There was a family holiday in Australia after they booked dialysis across the Tasman a year in advance.
Mr Fearn had to monitor his diet carefully, which meant high-mineral foods, including avocados, bananas, mushrooms and canned goods, were off the menu, and he could drink only one litre a day.
He kept working, as a part-time salesman at Bunnings.
Now home after five days in hospital, he is looking forward to a "very merry Christmas".

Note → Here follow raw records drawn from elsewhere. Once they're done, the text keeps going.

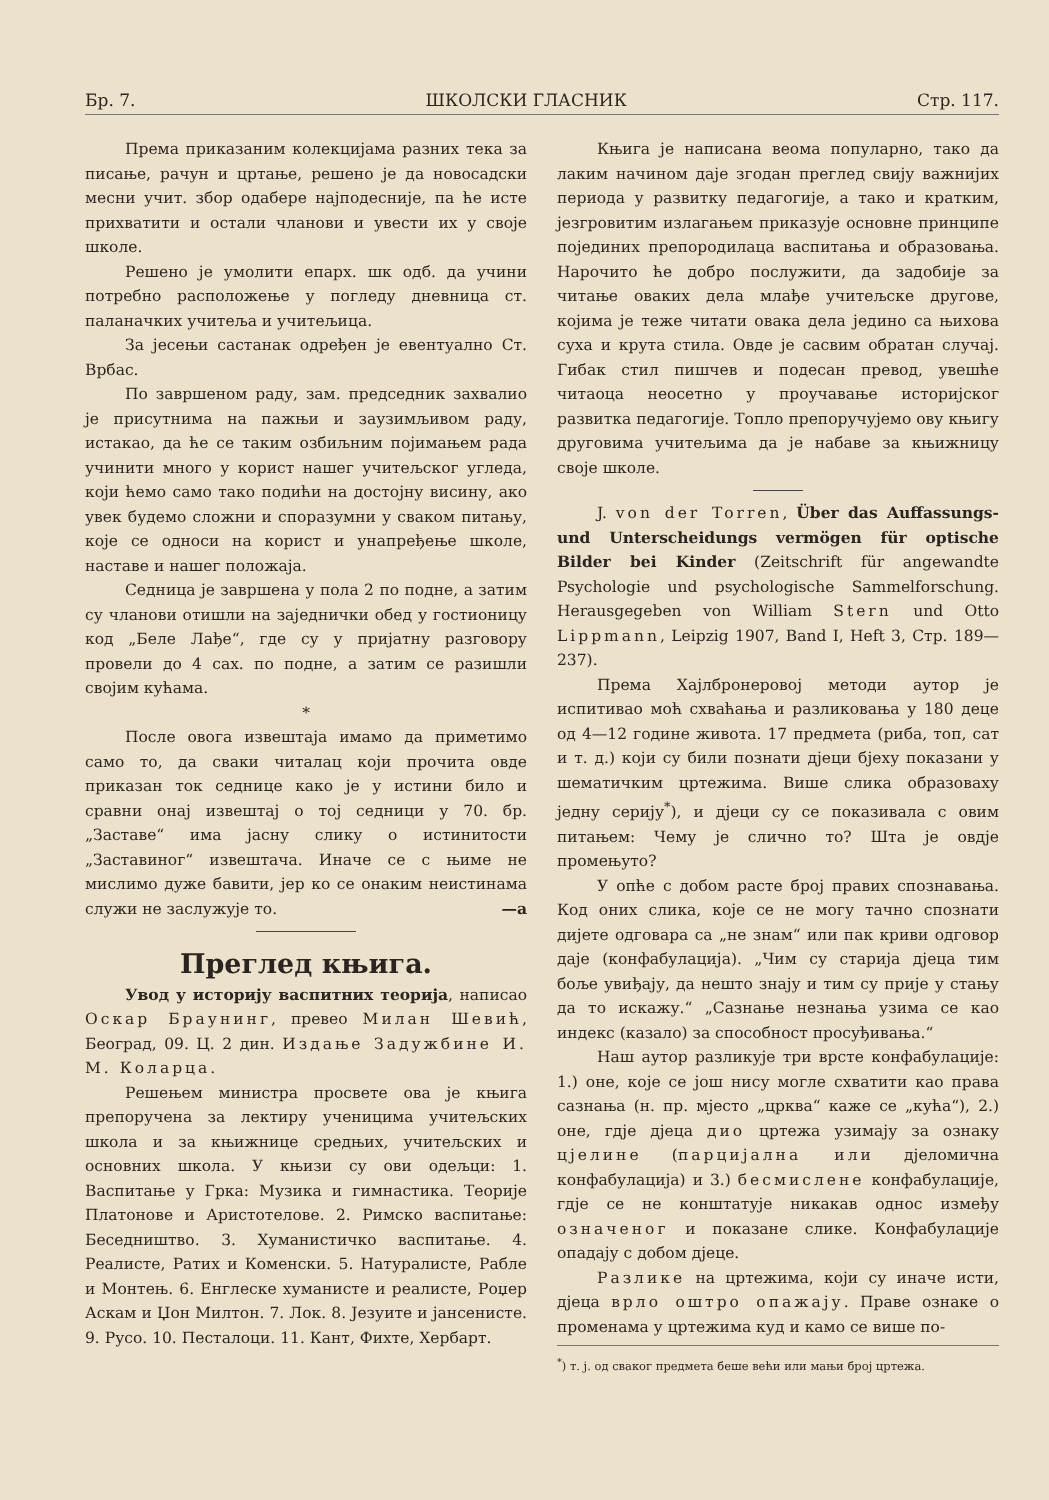Бр. 7. ШКОЛСКИ ГЛАСНИК Стр. 117.
Према приказаним колекцијама разних тека за писање, рачун и цртање, решено је да новосадски месни учит. збор одабере најподесније, па ће исте прихватити и остали чланови и увести их у своје школе.
Решено је умолити епарх. шк одб. да учини потребно расположење у погледу дневница ст. паланачких учитеља и учитељица.
За јесењи састанак одређен је евентуално Ст. Врбас.
По завршеном раду, зам. председник захвалио је присутнима на пажњи и заузимљивом раду, истакао, да ће се таким озбиљним појимањем рада учинити много у корист нашег учитељског угледа, који ћемо само тако подићи на достојну висину, ако увек будемо сложни и споразумни у сваком питању, које се односи на корист и унапређење школе, наставе и нашег положаја.
Седница је завршена у пола 2 по подне, а затим су чланови отишли на заједнички обед у гостионицу код „Беле Лађе“, где су у пријатну разговору провели до 4 сах. по подне, а затим се разишли својим кућама.
*
После овога извештаја имамо да приметимо само то, да сваки читалац који прочита овде приказан ток седнице како је у истини било и сравни онај извештај о тој седници у 70. бр. „Заставе“ има јасну слику о истинитости „Заставиног“ извештача. Иначе се с њиме не мислимо дуже бавити, јер ко се онаким неистинама служи не заслужује то. —а
Преглед књига.
Увод у историју васпитних теорија, написао Оскар Браунинг, превео Милан Шевић, Београд, 09. Ц. 2 дин. Издање Задужбине И. М. Коларца.
Решењем министра просвете ова је књига препоручена за лектиру ученицима учитељских школа и за књижнице средњих, учитељских и основних школа. У књизи су ови одељци: 1. Васпитање у Грка: Музика и гимнастика. Теорије Платонове и Аристотелове. 2. Римско васпитање: Беседништво. 3. Хуманистичко васпитање. 4. Реалисте, Ратих и Коменски. 5. Натуралисте, Рабле и Монтењ. 6. Енглеске хуманисте и реалисте, Роџер Аскам и Џон Милтон. 7. Лок. 8. Језуите и јансенисте. 9. Русо. 10. Песталоци. 11. Кант, Фихте, Хербарт.
Књига је написана веома популарно, тако да лаким начином даје згодан преглед свију важнијих периода у развитку педагогије, а тако и кратким, језгровитим излагањем приказује основне принципе појединих препородилаца васпитања и образовања. Нарочито ће добро послужити, да задобије за читање оваких дела млађе учитељске другове, којима је теже читати овака дела једино са њихова суха и крута стила. Овде је сасвим обратан случај. Гибак стил пишчев и подесан превод, увешће читаоца неосетно у проучавање историјског развитка педагогије. Топло препоручујемо ову књигу друговима учитељима да је набаве за књижницу своје школе.
J. von der Torren, Über das Auffassungs- und Unterscheidungs vermögen für optische Bilder bei Kinder (Zeitschrift für angewandte Psychologie und psychologische Sammelforschung. Herausgegeben von William Stern und Otto Lippmann, Leipzig 1907, Band I, Heft 3, Стр. 189—237).
Према Хајлбронеровој методи аутор је испитивао моћ схваћања и разликовања у 180 деце од 4—12 године живота. 17 предмета (риба, топ, сат и т. д.) који су били познати дјеци бјеху показани у шематичким цртежима. Више слика образоваху једну серију<sup>*</sup>), и дјеци су се показивала с овим питањем: Чему је слично то? Шта је овдје промењуто?
У опће с добом расте број правих спознавања. Код оних слика, које се не могу тачно спознати дијете одговара са „не знам“ или пак криви одговор даје (конфабулација). „Чим су старија дјеца тим боље увиђају, да нешто знају и тим су прије у стању да то искажу.“ „Сазнање незнања узима се као индекс (казало) за способност просуђивања.“
Наш аутор разликује три врсте конфабулације: 1.) оне, које се још нису могле схватити као права сазнања (н. пр. мјесто „црква“ каже се „кућа“), 2.) оне, гдје дјеца дио цртежа узимају за ознаку цјелине (парцијална или дјеломична конфабулација) и 3.) бесмислене конфабулације, гдје се не конштатује никакав однос између означеног и показане слике. Конфабулације опадају с добом дјеце.
Разлике на цртежима, који су иначе исти, дјеца врло оштро опажају. Праве ознаке о променама у цртежима куд и камо се више по-
<sup>*</sup>) т. ј. од сваког предмета беше већи или мањи број цртежа.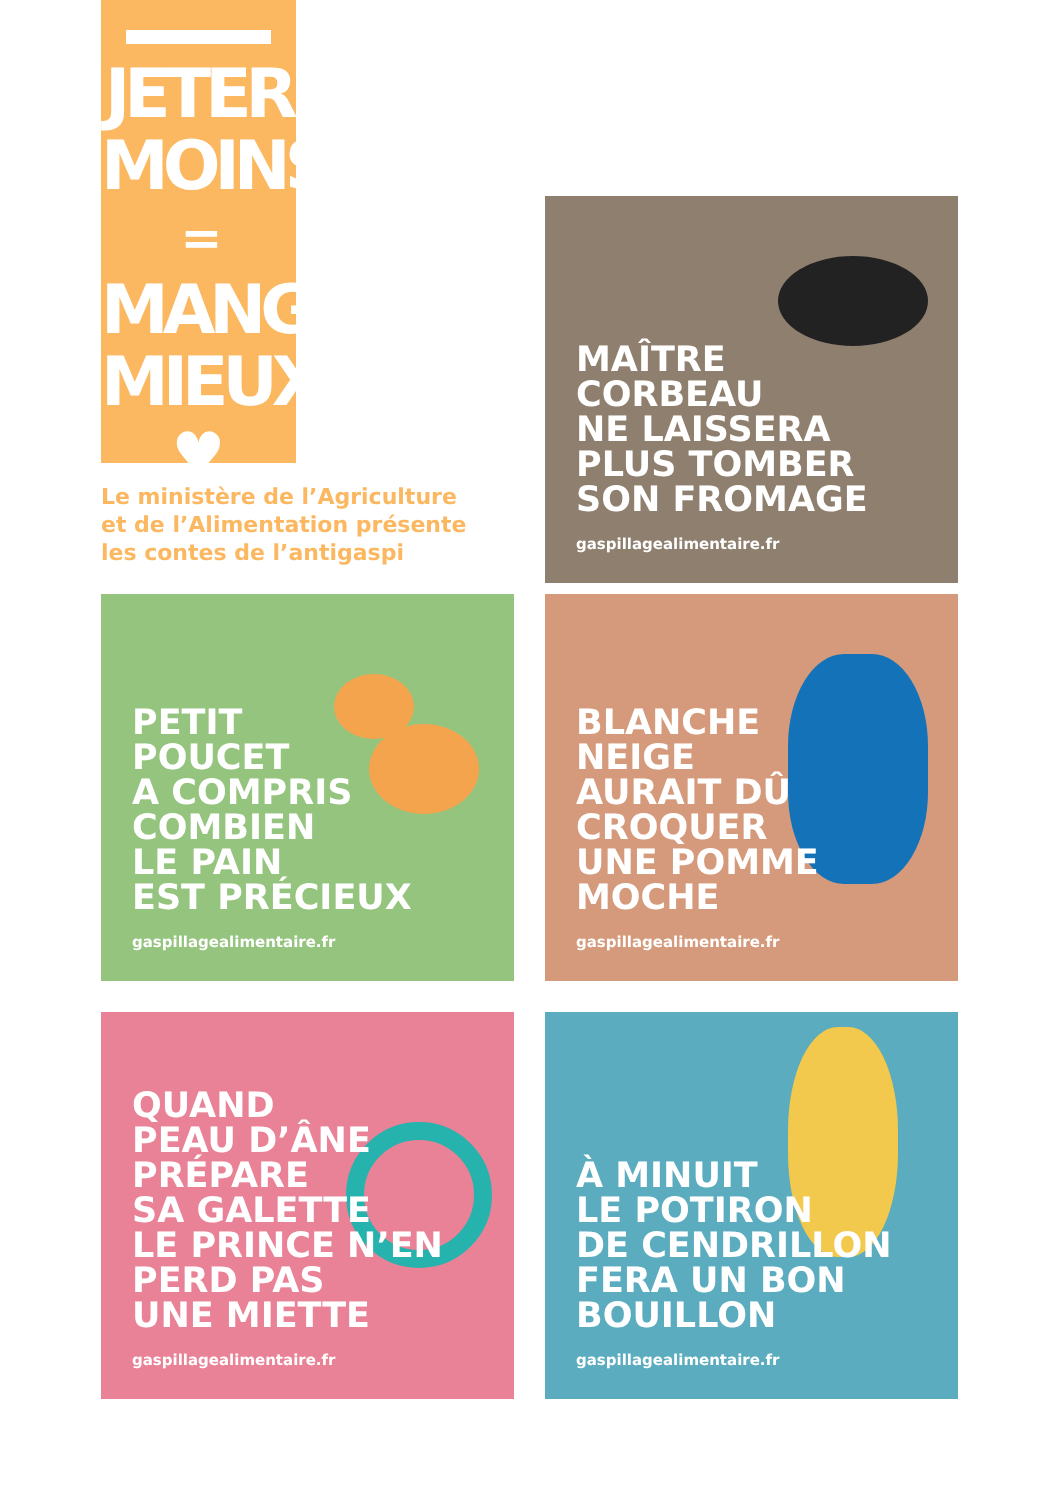JETER
MOINS
=
MANGER
MIEUX
♥
Le ministère de l’Agriculture
et de l’Alimentation présente
les contes de l’antigaspi
MAÎTRE
CORBEAU
NE LAISSERA
PLUS TOMBER
SON FROMAGE
gaspillagealimentaire.fr
PETIT
POUCET
A COMPRIS
COMBIEN
LE PAIN
EST PRÉCIEUX
gaspillagealimentaire.fr
BLANCHE
NEIGE
AURAIT DÛ
CROQUER
UNE POMME
MOCHE
gaspillagealimentaire.fr
QUAND
PEAU D’ÂNE
PRÉPARE
SA GALETTE
LE PRINCE N’EN
PERD PAS
UNE MIETTE
gaspillagealimentaire.fr
À MINUIT
LE POTIRON
DE CENDRILLON
FERA UN BON
BOUILLON
gaspillagealimentaire.fr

"Doctors give transplanted kidneys an average life expectancy of five years. But some have lasted 30 years and I'm hoping this one will do me for life."
Renal Services clinical leader, Grant Pidgeon said doing a third of a year's work in less than a week had involved "heroic efforts" by all staff. Surgical teams worked till 3am one day to complete four transplants in 24 hours.
The main limit on the number of transplants was availability of donor organs. "These days most of our transplants are from living donors but sadly many of our patients on the waiting list have no suitable live donor."
Of course, in every case involving a deceased donor, there was a grieving family.
"We hope they can take a small measure of comfort in the fact the organs they have agreed to donate can make a profound difference for those who receive them."
About 120 people in the Wellington region are on dialysis. The average wait for a transplant is four years.